Nascono girando per la città i racconti di Ferdinando Pinto. Spesso sull’autobus, perché “l’ispirazione può venire il qualsiasi momento”. E allora l’idea la si appunta sul cellulare e poi, quando si torna a casa, la si trasforma in un testo vero e proprio. Sono nati così i racconti di “La ragazza dal basco rosso”, raccolta di brevi narrazioni di Ferdinando “Ferdi” Pinto, presentata ieri al Torrione Angioino da Lizia Dagostino, a cura della Libreria del Teatro con la collaborazione di Sapia Santoruvo e dell’associazione Interarte.
Barese, 24enne, Pinto crea personaggi che sono parte di lui o di persone che lui ha conosciuto. Una narrazione quanto mai figlia della sua esperienza di vita. I frequenti abbandoni della scuola, nonostante il buon rendimento, a causa dell’eccessiva emotività che ha generato nell’adolescente Pinto una forma di repulsione verso l’ambiente scolastico. La solitudine di un giovane che amava scrivere, ma all’inizio lo faceva in modo confusionario e senza criterio. Quindi l’incontro con le persone giuste, su tutti Mario Gabriele, il suo “mentore”, come egli stesso lo definisce: un educatore di un centro diurno che ha convinto Ferdi a dare omogeneità alla sua voglia di scrivere, di raccontare storie che potessero diventare degli esempi. Quelle storie sono andate a comporre “La ragazza dal basco rosso” che prende il titolo dall’ultimo brano della raccolta, quello a cui l’autore si dice più affezionato.

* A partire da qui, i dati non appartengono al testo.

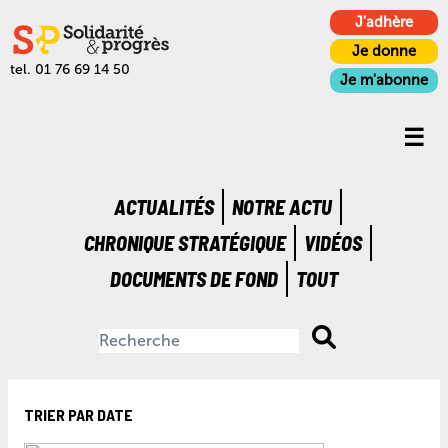
J'adhère
Je donne
tel. 01 76 69 14 50
Je m'abonne
ACTUALITÉS
NOTRE ACTU
CHRONIQUE STRATÉGIQUE
VIDÉOS
DOCUMENTS DE FOND
TOUT
TRIER PAR DATE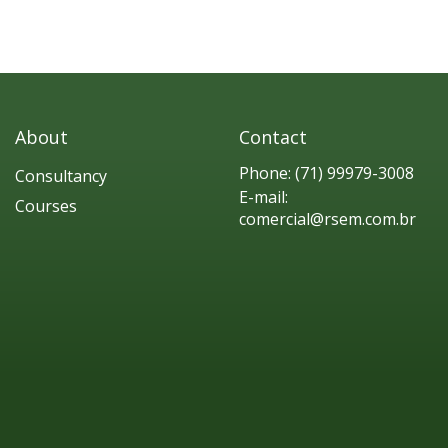
About
Contact
Phone:
(71) 99979-3008
Consultancy
E-mail:
Courses
comercial@rsem.com.br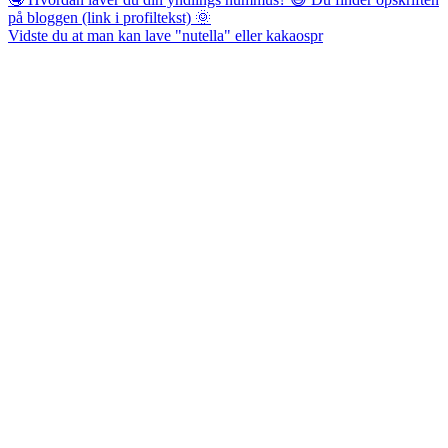
Vidste du at man kan lave "nutella" eller kakaospr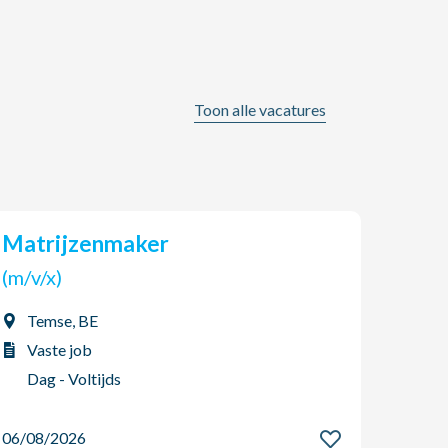
Toon alle vacatures
Matrijzenmaker
Reachtruckchauffeur -
Nach
(m/v/x)
(m/v
Temse, BE
Den
Vaste job
Vas
Dag - Voltijds
Nac
06/08/2026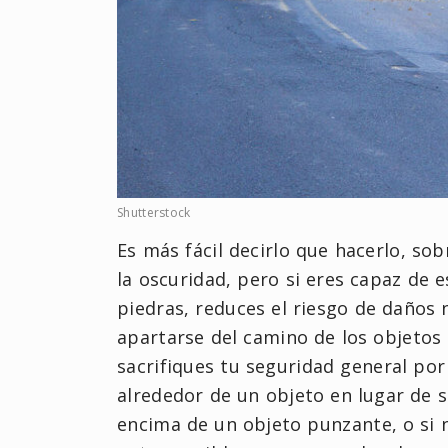
Shutterstock
Es más fácil decirlo que hacerlo, so
la oscuridad, pero si eres capaz de 
piedras, reduces el riesgo de daños
apartarse del camino de los objetos
sacrifiques tu seguridad general por
alrededor de un objeto en lugar de s
encima de un objeto punzante, o si 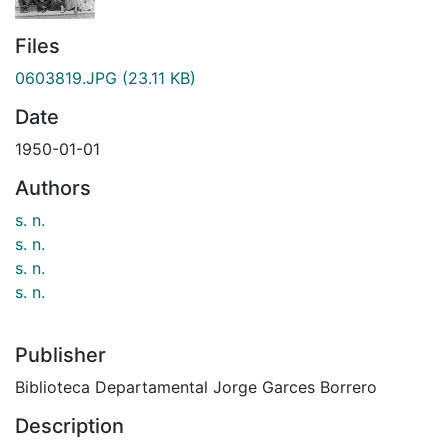
Files
0603819.JPG
(23.11 KB)
Date
1950-01-01
Authors
s. n.
s. n.
s. n.
s. n.
Publisher
Biblioteca Departamental Jorge Garces Borrero
Description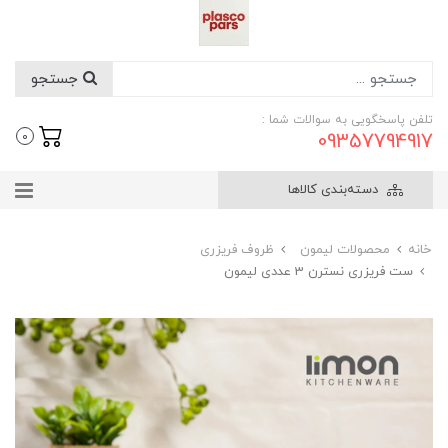
جستجو
تلفن پاسخگویی به سوالات شما :
09357794917
0
دسته‌بندی کالاها
خانه
محصولات لیمون
ظروف فریزری
ست فریزری نسترن 3 عددی لیمون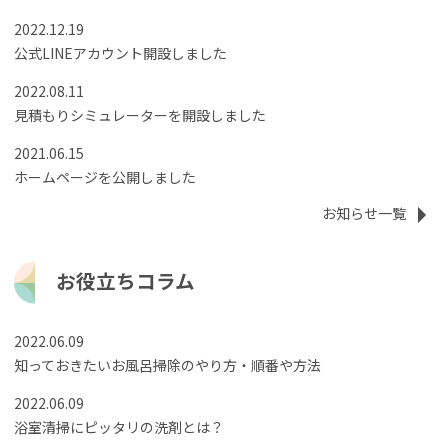
2022.12.19
公式LINEアカウント開設しました
2022.08.11
見積もりシミュレーターを開設しました
2021.06.15
ホームページを公開しました
お知らせ一覧
お役立ちコラム
2022.06.09
知っておきたいお風呂掃除のやり方・順番や方法
2022.06.09
浴室清掃にピッタリの洗剤とは？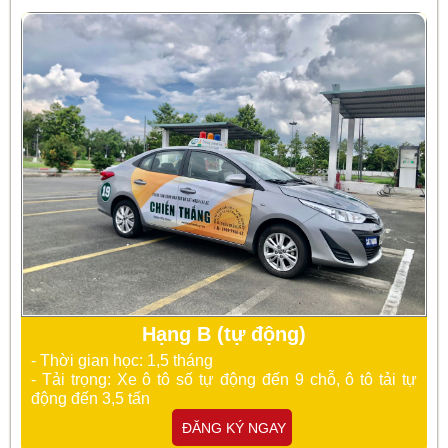
Hạng B (tự động)
- Thời gian học: 1,5 tháng
- Tải trọng: Xe ô tô số tự động đến 9 chỗ, ô tô tải tự
động đến 3,5 tấn
ĐĂNG KÝ NGAY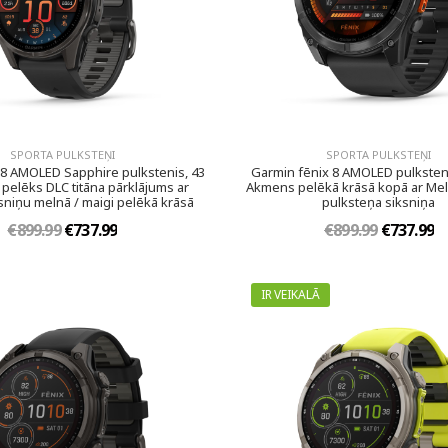
SPORTA PULKSTEŅI
SPORTA PULKSTEŅI
 8 AMOLED Sapphire pulkstenis, 43
Garmin fēnix 8 AMOLED pulksten
pelēks DLC titāna pārklājums ar
Akmens pelēkā krāsā kopā ar Mel
ksniņu melnā / maigi pelēkā krāsā
pulksteņa siksniņa
€899.99
€737.99
€899.99
€737.99
IR VEIKALĀ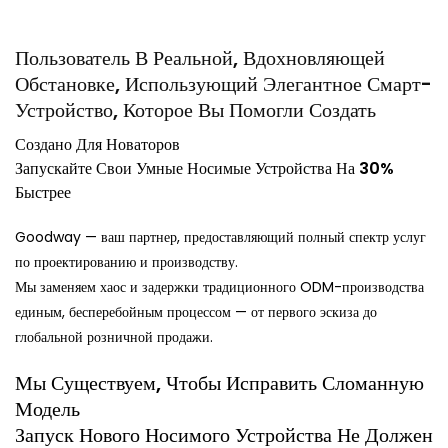
Пользователь В Реальной, Вдохновляющей
Обстановке, Использующий Элегантное Смарт-
Устройство, Которое Вы Помогли Создать
Создано Для Новаторов
Запускайте Свои Умные Носимые Устройства На 30%
Быстрее
Goodway — ваш партнер, предоставляющий полный спектр услуг
по проектированию и производству.
Мы заменяем хаос и задержки традиционного ODM-производства
единым, бесперебойным процессом — от первого эскиза до
глобальной розничной продажи.
Мы Существуем, Чтобы Исправить Сломанную
Модель
Запуск Нового Носимого Устройства Не Должен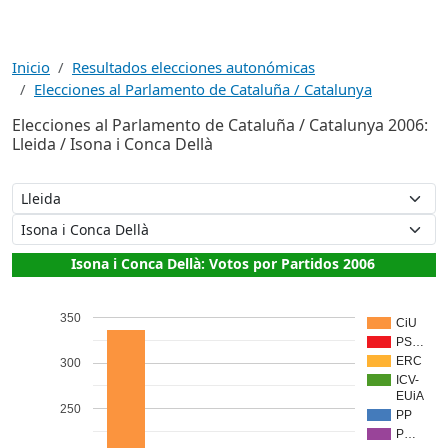
Inicio
Resultados elecciones autonómicas
Elecciones al Parlamento de Cataluña / Catalunya
Elecciones al Parlamento de Cataluña / Catalunya 2006:
Lleida / Isona i Conca Dellà
Isona i Conca Dellà: Votos por Partidos 2006
350
CiU
PS…
ERC
300
ICV-
EUiA
250
PP
P…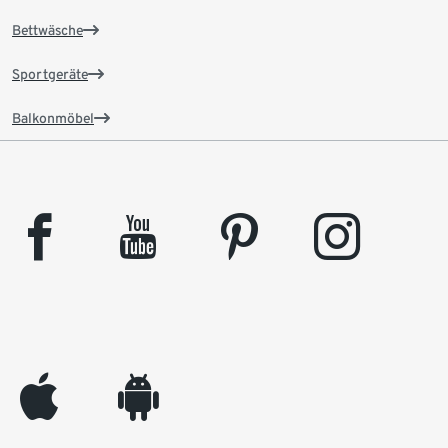
Bettwäsche
Sportgeräte
Balkonmöbel
facebook
youtube
pinterest
instagram
appleinc
android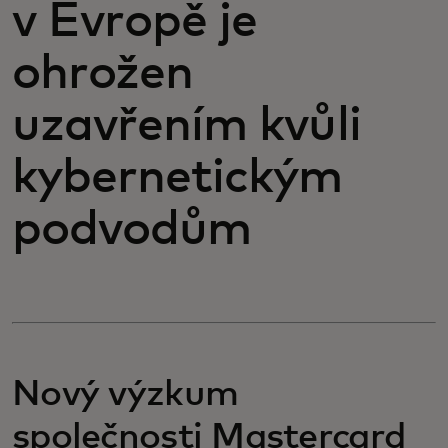
v Evropě je
ohrožen
uzavřením kvůli
kybernetickým
podvodům
Nový výzkum
společnosti Mastercard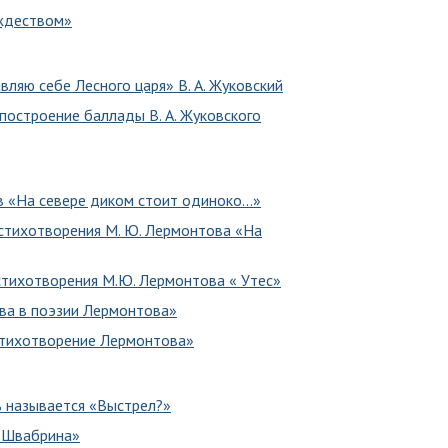
ождеством»
вляю себе Лесного царя» В. А. Жуковский
построение баллады В. А. Жуковского
в «На севере диком стоит одиноко…»
 стихотворения М. Ю. Лермонтова «На
 стихотворения М.Ю. Лермонтова « Утес»
ва в поэзии Лермонтова»
стихотворение Лермонтова»
ь называется «Выстрел?»
и Швабрина»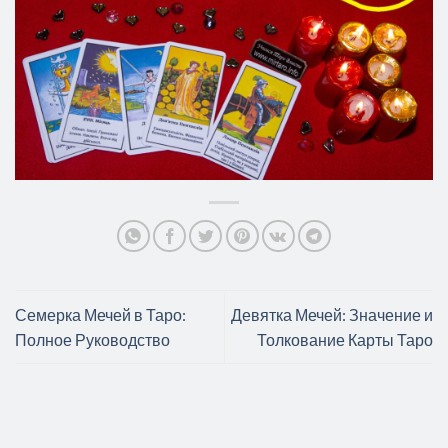
Семерка Мечей в Таро:
Девятка Мечей: Значение и
Полное Руководство
Толкование Карты Таро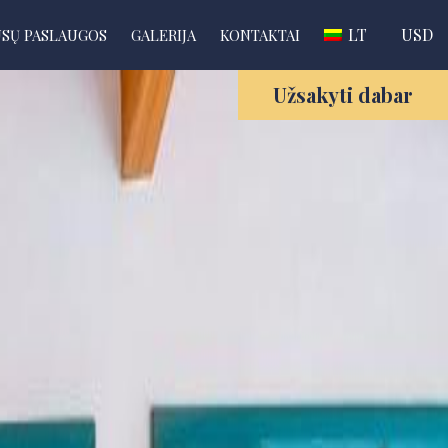
LT
USD
SŲ PASLAUGOS
GALERIJA
KONTAKTAI
Užsakyti dabar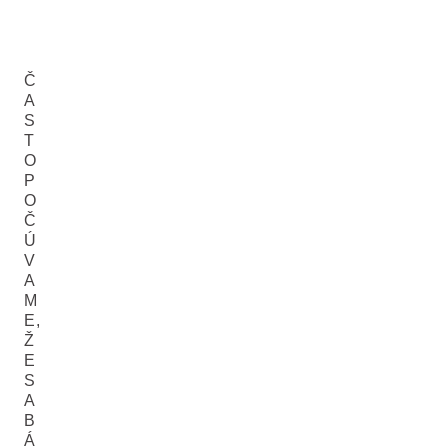
Č
A
S
T
O
P
O
Č
Ú
V
A
M
E,
Ž
E
S
A
B
Á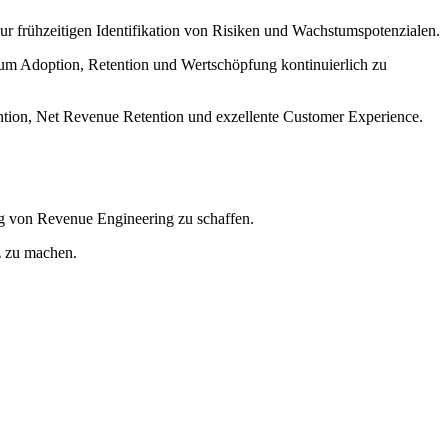
 frühzeitigen Identifikation von Risiken und Wachstumspotenzialen.
m Adoption, Retention und Wertschöpfung kontinuierlich zu
tion, Net Revenue Retention und exzellente Customer Experience.
g von Revenue Engineering zu schaffen.
z zu machen.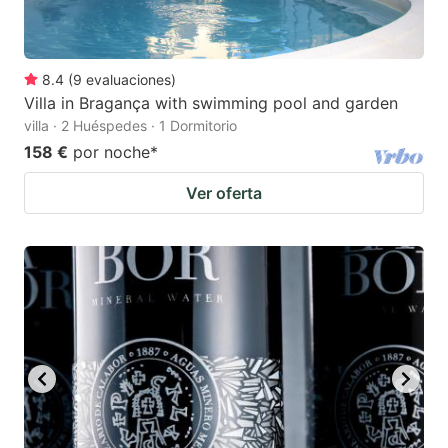
8.4
(
9
evaluaciones
)
Villa in Bragança with swimming pool and garden
villa · 2 Huéspedes · 1 Dormitorio
158 €
por noche
*
Ver oferta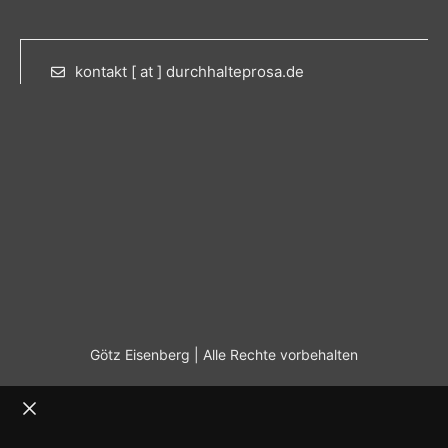
kontakt [ at ] durchhalteprosa.de
Götz Eisenberg | Alle Rechte vorbehalten
Schließen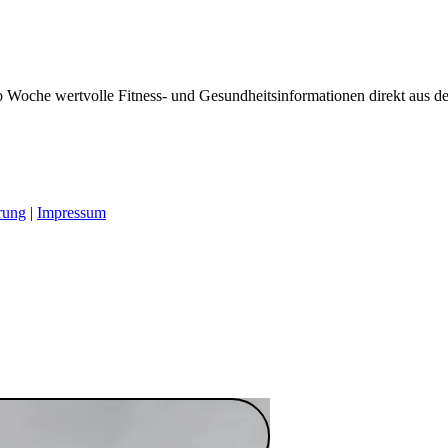
 Woche wertvolle Fitness- und Gesundheitsinformationen direkt aus der
rung
|
Impressum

“Un libro progettato insieme a Gabriele prima ancora che iniziassi a scriverlo – ha ricordato Pinto – e poi letto in anteprima da alcuni miei amici che hanno fatto da cavie e mi hanno dato consigli. Così sono nati racconti in cui io sono da esempio per ogni personaggio e viceversa”.
“Una serie di testi in cui i protagonisti sono spesso giovani che iniziano a relazionarsi – ha definito il libro la Dagostino – , in cui parlando di sé l’autore avvia un discorso che torna a sè in maniera risolutiva, porta il lettore a parlare, a dialogare con lui. Tutti i personaggi di questo libro si mettono la mano sulla coscienza, sono trasparenti, gli americani direbbero che fanno outing”.
Vivace e interattiva la presentazione, con una Lizia Dagostino che rende sottilissimo, fino quasi ad annullarlo, il confine tra “attori” e pubblico, coinvolgendo quest’ultimo, rendendolo artefice di un dialogo con l’autore che porta alla reciproca conoscenza di sé.